Data extract:
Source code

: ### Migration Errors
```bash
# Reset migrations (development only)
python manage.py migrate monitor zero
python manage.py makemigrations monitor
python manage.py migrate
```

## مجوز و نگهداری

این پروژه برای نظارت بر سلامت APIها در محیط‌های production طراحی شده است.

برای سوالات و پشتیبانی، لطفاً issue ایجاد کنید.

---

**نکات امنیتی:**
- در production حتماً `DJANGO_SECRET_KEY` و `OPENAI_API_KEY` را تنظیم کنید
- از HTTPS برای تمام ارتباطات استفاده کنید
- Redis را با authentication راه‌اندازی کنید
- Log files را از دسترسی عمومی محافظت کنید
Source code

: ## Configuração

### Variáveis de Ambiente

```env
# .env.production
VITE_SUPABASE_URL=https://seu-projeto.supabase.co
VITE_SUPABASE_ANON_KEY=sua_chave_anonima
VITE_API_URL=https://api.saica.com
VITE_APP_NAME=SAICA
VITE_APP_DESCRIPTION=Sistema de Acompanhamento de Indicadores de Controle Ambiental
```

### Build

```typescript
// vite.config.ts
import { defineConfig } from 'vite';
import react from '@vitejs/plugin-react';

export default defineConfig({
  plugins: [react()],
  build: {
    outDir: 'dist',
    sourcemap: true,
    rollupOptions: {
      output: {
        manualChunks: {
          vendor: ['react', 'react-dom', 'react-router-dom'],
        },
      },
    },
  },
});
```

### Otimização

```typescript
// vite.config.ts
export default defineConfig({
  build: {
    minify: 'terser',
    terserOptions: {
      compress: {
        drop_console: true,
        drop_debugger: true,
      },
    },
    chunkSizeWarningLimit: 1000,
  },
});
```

Exercise: Each record must be repeated exactly as it appears above.

Response box:
Source code

: ### Migration Errors
```bash
# Reset migrations (development only)
python manage.py migrate monitor zero
python manage.py makemigrations monitor
python manage.py migrate
```

## مجوز و نگهداری

این پروژه برای نظارت بر سلامت APIها در محیط‌های production طراحی شده است.

برای سوالات و پشتیبانی، لطفاً issue ایجاد کنید.

---

**نکات امنیتی:**
- در production حتماً `DJANGO_SECRET_KEY` و `OPENAI_API_KEY` را تنظیم کنید
- از HTTPS برای تمام ارتباطات استفاده کنید
- Redis را با authentication راه‌اندازی کنید
- Log files را از دسترسی عمومی محافظت کنید
Source code

: ## Configuração

### Variáveis de Ambiente

```env
# .env.production
VITE_SUPABASE_URL=https://seu-projeto.supabase.co
VITE_SUPABASE_ANON_KEY=sua_chave_anonima
VITE_API_URL=https://api.saica.com
VITE_APP_NAME=SAICA
VITE_APP_DESCRIPTION=Sistema de Acompanhamento de Indicadores de Controle Ambiental
```

### Build

```typescript
// vite.config.ts
import { defineConfig } from 'vite';
import react from '@vitejs/plugin-react';

export default defineConfig({
  plugins: [react()],
  build: {
    outDir: 'dist',
    sourcemap: true,
    rollupOptions: {
      output: {
        manualChunks: {
          vendor: ['react', 'react-dom', 'react-router-dom'],
        },
      },
    },
  },
});
```

### Otimização

```typescript
// vite.config.ts
export default defineConfig({
  build: {
    minify: 'terser',
    terserOptions: {
      compress: {
        drop_console: true,
        drop_debugger: true,
      },
    },
    chunkSizeWarningLimit: 1000,
  },
});
```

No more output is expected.